Thread (5 messages) 5 messages, 4 authors, 2016-02-24

Re: [PATCH 1/1] intel_pstate: Increase hold-off time before samples are scaled v2

From: Rafael J. Wysocki <hidden>
Date: 2016-02-24 13:32:34
Also in: lkml

On Wednesday, February 24, 2016 09:03:01 AM Mel Gorman wrote:
On Tue, Feb 23, 2016 at 01:50:34PM -0800, Srinivas Pandruvada wrote:
quoted
On Tue, 2016-02-23 at 14:29 +0000, Mel Gorman wrote:
quoted
Added a suggested change from Doug Smythies and can add a Signed-off-
by
if Doug is ok with that.

Changelog since v1
o Remove divide that is likely unnecessary			(ds
mythies)
o Rebase on top of linux-pm/linux-next

The PID relies on samples of equal time but this does not apply for
deferrable timers when the CPU is idle. intel_pstate checks if the
actual
duration between samples is large and if so, the "busyness" of the
CPU
is scaled.

This assumes the delay was a deferred timer but a workload may simply
have
been idle for a short time if it's context switching between a server
and
client or waiting very briefly on IO. It's compounded by the problem
that
server/clients migrate between CPUs due to wake-affine trying to
maximise
hot cache usage. In such cases, the cores are not considered busy and
the
frequency is dropped prematurely.

This patch increases the hold-off value before the busyness is
scaled. It
was selected based simply on testing until the desired result was
found.
Tests were conducted with workloads that are either client/server
based
or short-lived IO.
Attached specpower comparison for Haswell EP Grantley server. 
So this looks like a bust in terms of specpower. It is incredibly
unfortunate though. There are basic workloads that are simply performing
way below what the CPU is capable of unless the user is either willing
to tune power management or pin tasks to CPUs and hope for the best.
Ideally we want to reduce those forum postings that suggest disabling
intel_pstate entirely or setting performance.

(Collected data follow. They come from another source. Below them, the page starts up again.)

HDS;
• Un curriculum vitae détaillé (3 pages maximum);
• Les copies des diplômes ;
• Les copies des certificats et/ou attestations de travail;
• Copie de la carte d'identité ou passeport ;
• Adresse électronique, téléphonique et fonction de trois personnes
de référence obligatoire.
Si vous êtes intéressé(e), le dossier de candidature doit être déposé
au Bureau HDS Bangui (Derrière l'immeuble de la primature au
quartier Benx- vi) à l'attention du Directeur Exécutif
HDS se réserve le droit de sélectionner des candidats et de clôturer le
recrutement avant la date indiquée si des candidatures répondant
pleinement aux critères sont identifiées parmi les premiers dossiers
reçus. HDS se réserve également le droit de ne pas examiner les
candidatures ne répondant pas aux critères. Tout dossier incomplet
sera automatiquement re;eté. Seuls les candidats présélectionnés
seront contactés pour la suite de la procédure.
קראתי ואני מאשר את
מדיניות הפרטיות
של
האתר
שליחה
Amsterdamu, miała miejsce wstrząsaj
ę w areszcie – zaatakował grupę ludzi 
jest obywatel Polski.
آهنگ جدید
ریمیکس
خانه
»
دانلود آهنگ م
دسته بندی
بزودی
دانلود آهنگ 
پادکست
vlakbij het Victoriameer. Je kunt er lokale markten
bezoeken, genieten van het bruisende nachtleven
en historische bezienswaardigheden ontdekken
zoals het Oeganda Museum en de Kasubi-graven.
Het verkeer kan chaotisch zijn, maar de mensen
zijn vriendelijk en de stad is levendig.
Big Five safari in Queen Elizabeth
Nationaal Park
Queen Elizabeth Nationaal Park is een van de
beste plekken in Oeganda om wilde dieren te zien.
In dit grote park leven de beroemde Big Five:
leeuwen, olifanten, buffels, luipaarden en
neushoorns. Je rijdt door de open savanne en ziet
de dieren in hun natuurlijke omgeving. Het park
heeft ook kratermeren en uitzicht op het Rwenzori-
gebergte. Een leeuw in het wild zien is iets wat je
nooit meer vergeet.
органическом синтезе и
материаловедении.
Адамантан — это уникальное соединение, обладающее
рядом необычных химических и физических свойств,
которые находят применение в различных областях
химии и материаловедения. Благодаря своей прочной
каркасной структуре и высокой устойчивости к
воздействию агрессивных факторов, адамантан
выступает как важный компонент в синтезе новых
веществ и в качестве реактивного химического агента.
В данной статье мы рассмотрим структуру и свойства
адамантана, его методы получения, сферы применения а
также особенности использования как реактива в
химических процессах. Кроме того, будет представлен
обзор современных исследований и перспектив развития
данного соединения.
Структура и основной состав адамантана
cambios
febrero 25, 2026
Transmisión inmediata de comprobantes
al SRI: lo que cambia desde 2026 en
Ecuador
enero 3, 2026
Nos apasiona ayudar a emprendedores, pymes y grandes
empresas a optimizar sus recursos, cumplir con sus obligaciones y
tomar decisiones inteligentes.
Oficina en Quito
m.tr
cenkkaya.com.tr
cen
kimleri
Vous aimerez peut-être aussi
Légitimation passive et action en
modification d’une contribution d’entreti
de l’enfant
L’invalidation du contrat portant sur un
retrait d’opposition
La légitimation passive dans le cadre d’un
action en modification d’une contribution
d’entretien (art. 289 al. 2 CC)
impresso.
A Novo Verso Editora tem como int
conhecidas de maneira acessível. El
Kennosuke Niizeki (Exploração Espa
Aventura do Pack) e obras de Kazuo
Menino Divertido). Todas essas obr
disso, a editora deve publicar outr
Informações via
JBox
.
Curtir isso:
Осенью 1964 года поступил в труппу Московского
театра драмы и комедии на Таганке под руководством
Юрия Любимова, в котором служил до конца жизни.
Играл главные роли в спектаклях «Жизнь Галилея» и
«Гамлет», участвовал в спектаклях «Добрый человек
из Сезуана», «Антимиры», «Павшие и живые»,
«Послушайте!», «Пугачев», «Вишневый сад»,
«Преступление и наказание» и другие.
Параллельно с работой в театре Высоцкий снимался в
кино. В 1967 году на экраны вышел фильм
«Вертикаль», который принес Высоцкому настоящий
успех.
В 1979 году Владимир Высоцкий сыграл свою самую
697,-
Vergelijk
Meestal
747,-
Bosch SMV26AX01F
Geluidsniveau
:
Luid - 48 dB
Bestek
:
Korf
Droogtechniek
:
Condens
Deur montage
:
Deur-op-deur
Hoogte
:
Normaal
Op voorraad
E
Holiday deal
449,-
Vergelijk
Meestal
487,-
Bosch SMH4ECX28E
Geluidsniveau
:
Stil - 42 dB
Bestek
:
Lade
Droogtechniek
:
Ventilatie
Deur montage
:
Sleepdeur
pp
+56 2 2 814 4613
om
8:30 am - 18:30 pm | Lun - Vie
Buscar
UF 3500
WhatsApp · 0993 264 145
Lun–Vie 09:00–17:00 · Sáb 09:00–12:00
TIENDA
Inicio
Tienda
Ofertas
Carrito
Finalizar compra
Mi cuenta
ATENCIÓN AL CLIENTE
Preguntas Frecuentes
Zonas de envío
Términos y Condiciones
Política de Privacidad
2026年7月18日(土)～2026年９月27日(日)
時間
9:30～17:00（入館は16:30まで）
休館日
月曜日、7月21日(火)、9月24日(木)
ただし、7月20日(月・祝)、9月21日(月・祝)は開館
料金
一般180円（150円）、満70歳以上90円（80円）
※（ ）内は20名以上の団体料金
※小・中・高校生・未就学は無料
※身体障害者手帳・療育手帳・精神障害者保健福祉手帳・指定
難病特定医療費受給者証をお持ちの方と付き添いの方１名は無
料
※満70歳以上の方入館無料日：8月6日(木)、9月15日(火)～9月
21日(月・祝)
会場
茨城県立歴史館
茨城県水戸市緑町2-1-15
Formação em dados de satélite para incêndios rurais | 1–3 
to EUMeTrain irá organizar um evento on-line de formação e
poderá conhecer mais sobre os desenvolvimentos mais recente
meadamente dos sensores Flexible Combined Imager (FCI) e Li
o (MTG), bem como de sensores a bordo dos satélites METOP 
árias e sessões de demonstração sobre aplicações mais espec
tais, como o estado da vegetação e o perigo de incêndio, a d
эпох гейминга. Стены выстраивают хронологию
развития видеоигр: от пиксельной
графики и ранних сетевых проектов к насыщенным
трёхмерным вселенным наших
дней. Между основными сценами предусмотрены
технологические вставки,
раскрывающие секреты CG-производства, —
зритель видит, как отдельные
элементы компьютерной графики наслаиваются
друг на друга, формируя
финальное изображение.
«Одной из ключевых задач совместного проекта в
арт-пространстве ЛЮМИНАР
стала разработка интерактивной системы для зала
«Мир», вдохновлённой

Given that I'm very weak in the intel_pstate driver in general and was
relying on bisection to find problem commits, are there any others with
"have your cake and eat it twice" options? Ideally it would restore
performance to simple client/server workloads and ones that idle briefly
on IO without getting red flagged by specpower.
Srinivas is working on using utilization data from the scheduler in
intel_pstate, which I think is the way to go to improve performance.

For example, we may react to increases in utilization reported by the
scheduler by ramping up the P-state more aggressivly and similar.  Since
we're now going to get the utilization numbers as soon as they become
available, we should be able to react changes in them right away.